Based on a long-standing program of field exploration initiated by the Smithsonian’s National Museum of Natural History and the University of Guyana, with further support from the American Museum of Natural History and the Royal Ontario Museum, a distinguished cast of authors, each with extensive experience in Guyana, has just published this enormous and useful monograph. Part of the abstract is appended below, but more importantly you may be wondering, just which anoles occur in Guyana? The answer is that there are at least five native species (auratus, fuscoauratus, ortonii, planiceps, and punctatus). They note, as well, that chrysolepis is reported to occur in Guyana as well, but all chrysolepis group specimens they examined turned out to be planiceps.
In addition, at least one Lesser Antillean species occurs in the cities of Georgetown and Kartabo. These invaders have been identified as both A. extremus from Barbados or A. aeneus from Grenada and the Grenadines, but the authors were unable to find any reliable morphological characters that could distinguish the two species, and thus could come to no conclusion about which species, or both, occur in several cities in Guyana, though they did note that Ernest Williams had identified many of the specimens in museums from Guyana as A. aeneus, as good a reason as any to attribute them to that species. The authors conclude “Clearly, the taxonomic status of Anolis aeneus versus Anolis extremus needs further investigation, both in areas where they occur in the West Indies and where they have been introduced on islands and the mainland of South America.”
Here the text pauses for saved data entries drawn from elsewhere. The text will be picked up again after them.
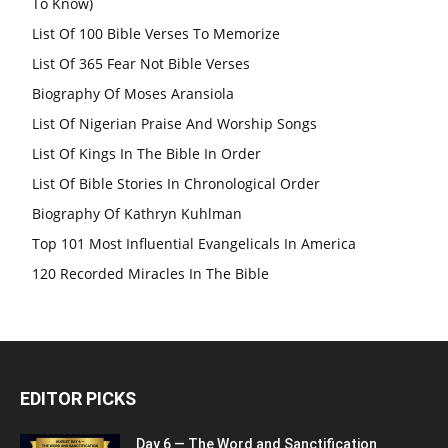
To Know)
List Of 100 Bible Verses To Memorize
List Of 365 Fear Not Bible Verses
Biography Of Moses Aransiola
List Of Nigerian Praise And Worship Songs
List Of Kings In The Bible In Order
List Of Bible Stories In Chronological Order
Biography Of Kathryn Kuhlman
Top 101 Most Influential Evangelicals In America
120 Recorded Miracles In The Bible
EDITOR PICKS
Day 6 — The Word and Sanctification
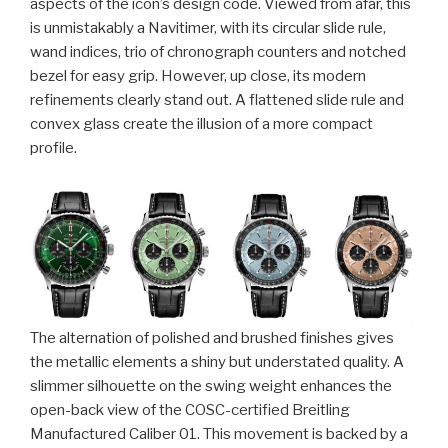
aspects of the icon’s design code. Viewed from afar, this
is unmistakably a Navitimer, with its circular slide rule,
wand indices, trio of chronograph counters and notched
bezel for easy grip. However, up close, its modern
refinements clearly stand out. A flattened slide rule and
convex glass create the illusion of a more compact
profile.
The alternation of polished and brushed finishes gives
the metallic elements a shiny but understated quality. A
slimmer silhouette on the swing weight enhances the
open-back view of the COSC-certified Breitling
Manufactured Caliber 01. This movement is backed by a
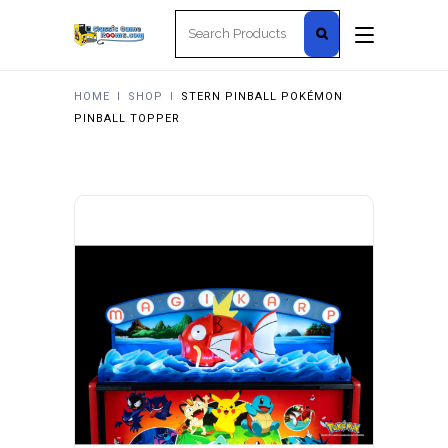
Search
for:
HOME
I
SHOP
I
STERN PINBALL POKÉMON
PINBALL TOPPER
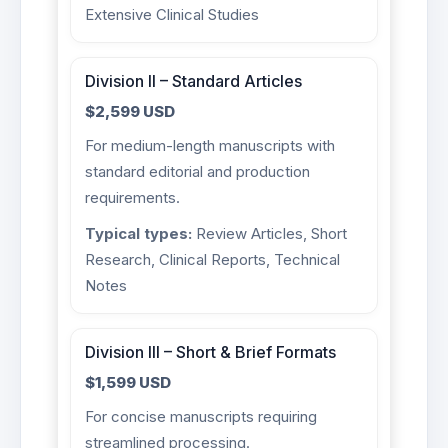
Extensive Clinical Studies
Division II – Standard Articles
$2,599 USD
For medium-length manuscripts with
standard editorial and production
requirements.
Typical types:
Review Articles, Short
Research, Clinical Reports, Technical
Notes
Division III – Short & Brief Formats
$1,599 USD
For concise manuscripts requiring
streamlined processing.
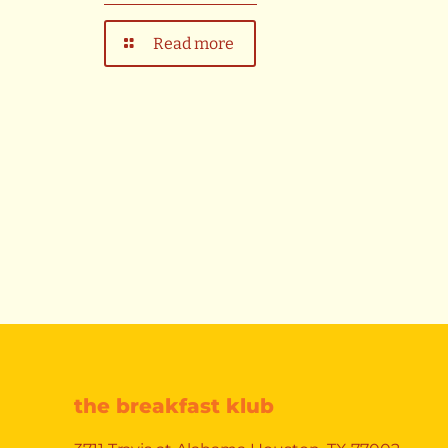
Read more
the breakfast klub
Honorary anole friend Polychrus marmoratus also occurs in Guyana and is pictured above.
The first half of the two-page abstract:“Guyana has a very distinctive herpetofauna. In this first ever detailed modern accounting, based on voucher specimens, we document the presence of 324 species of amphibians and reptiles in the country; 148 amphibians, 176 reptiles. Of these, we present species accounts for 317 species and color photographs of about 62% (Plates 1–40). At the rate that new species are being described and distributional records are being found for the first time, we suspect that at least 350 species will be documented in a few decades.
The diverse herpetofauna includes 137 species of frogs and toads, 11 caecilians, 4 crocodylians, 4 amphisbaenians, 56 lizards, 97 snakes, and 15 turtles. Endemic species, which occur nowhere else in the world, comprise 15% of the herpetofauna. Most of the endemics are amphibians, comprising 27% of the amphibian fauna. Type localities (where the type specimens or scientific name-bearers of species were found) are located within Guyana for 24% of the herpetofauna, or 36% of the amphibians. This diverse fauna results from the geographic position of Guyana on the Guiana Shield and the isolated highlands or tepuis of the eastern part of the Pantepui Region, which are surrounded by lowland rainforest and savannas. Consequently, there is a mixture of local endemic species and widespread species characteristic of Amazonia and the Guianan Region.
Although the size of this volume may mislead some people into thinking that a lot is known about the fauna of Guyana, the work has just begun. Many of the species are known from fewer than five individuals in scientific collections; for many the life history, distribution, ecology, and behavior remain poorly known; few resources in the country are devoted to developing such knowledge; and as far as we are aware, no other group of animals in the fauna of Guyana has been summarized in a volume such as this to document the biological resources.”